A construção da dramaturgia do solo teatral atravessa a história de cada um dos 9 homens gays entrevistados. Há uma passagem sobre a expulsão da casa da família, só com a roupa do corpo, tão logo a homossexualidade foi descoberta. Em outro momento, é possível saber que uma mãe muito confiante na cura gay enviou o filho para sessões de “salvação” em Campinas, onde tomou por meses uma vacina com fama de “curar”. Muitos fatos costuram a ação e a dramaturgia também leva em conta aspectos da vida do próprio Renato Turnes.

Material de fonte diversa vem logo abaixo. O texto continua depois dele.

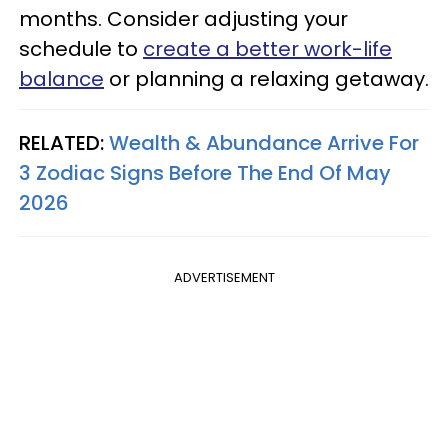
months. Consider adjusting your
schedule to
create a better work-life
balance
or planning a relaxing getaway.
RELATED:
Wealth & Abundance Arrive For
3 Zodiac Signs Before The End Of May
2026
ADVERTISEMENT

A Cia La Vaca também estreou o documentário "O amigo do meu tio", em 2022, que conversa com a peça "Homens pink". Por meio de imagens antigas de fitas VHS, é mostrada a história da infância de uma criança LGBTQIA+. O filme foi vencedor do 29º Festival Mix Brasil na categoria Prêmio Canal Brasil de Curtas.

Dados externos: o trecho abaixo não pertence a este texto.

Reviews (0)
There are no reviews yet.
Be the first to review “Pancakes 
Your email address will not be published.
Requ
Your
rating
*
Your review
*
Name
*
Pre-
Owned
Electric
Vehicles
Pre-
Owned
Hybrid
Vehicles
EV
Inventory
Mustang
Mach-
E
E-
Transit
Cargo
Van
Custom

“Nossas histórias eram contadas por um grupo hegemônico, passando pelos mesmos temas e abordagens. Todavia, nos últimos anos, houve uma mudança de perspectiva. Finalmente a história tem sido contada por nós mesmos. A comunidade LGBTQIA+ tem mostrado suas vidas, gerando novas facetas envolvendo idade, raça. 'Homens pink' é uma reverência para aqueles que vieram antes, os pioneiros na luta por uma série de direitos”, enfatiza Turnes. 

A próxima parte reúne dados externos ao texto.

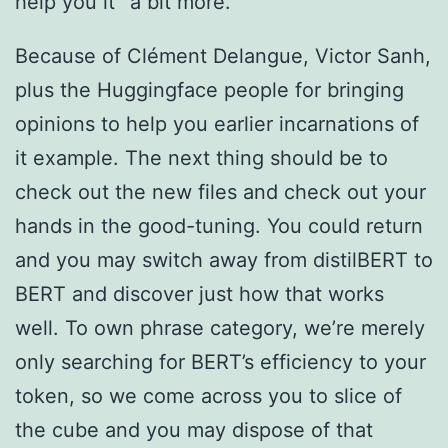
help you it” a bit more.
Because of Clément Delangue, Victor Sanh,
plus the Huggingface people for bringing
opinions to help you earlier incarnations of
it example. The next thing should be to
check out the new files and check out your
hands in the good-tuning. You could return
and you may switch away from distilBERT to
BERT and discover just how that works
well. To own phrase category, we’re merely
only searching for BERT’s efficiency to your
token, so we come across you to slice of
the cube and you may dispose of that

Durante a temporada no Sesc Copacabana, a Companhia disponibilizará o filme documentário gratuitamente em seu canal do Youtube, com versões acessíveis em Libras e audiodescrição. A ideia é que o público possa conhecer os “Homens Pink” e expandir a própria experiência.

 

SERVIÇO: HOMENS PINK – Cia La Vaca - Direção artística, texto e performance: Renato Turnes; Datas: até 2 de abril/2023, de quinta a domingo, às 19h; Acessibilidade: às sextas-feiras a apresentação será acessível em Libras; Horário: 19h; Local: Sala Multiuso do Sesc Copacabana; Ingressos: R$ 7,50 (associado do Sesc), R$ 15 (meia-entrada), R$ 30 (inteira); Endereço: Rua Domingos Ferreira, 160 - Copacabana, Rio de Janeiro - RJ; Informações: (21) 2547-0156; Bilheteria - Horário de funcionamento: Terça a sexta - de 9h às 20h; Sábados, domingos e feriados - das 13h30 às 20h; Classificação indicativa: não recomendado para menores de 14 anos; Duração: 50 minutos; Lotação: 40 lugares; Gênero: Teatro documentário.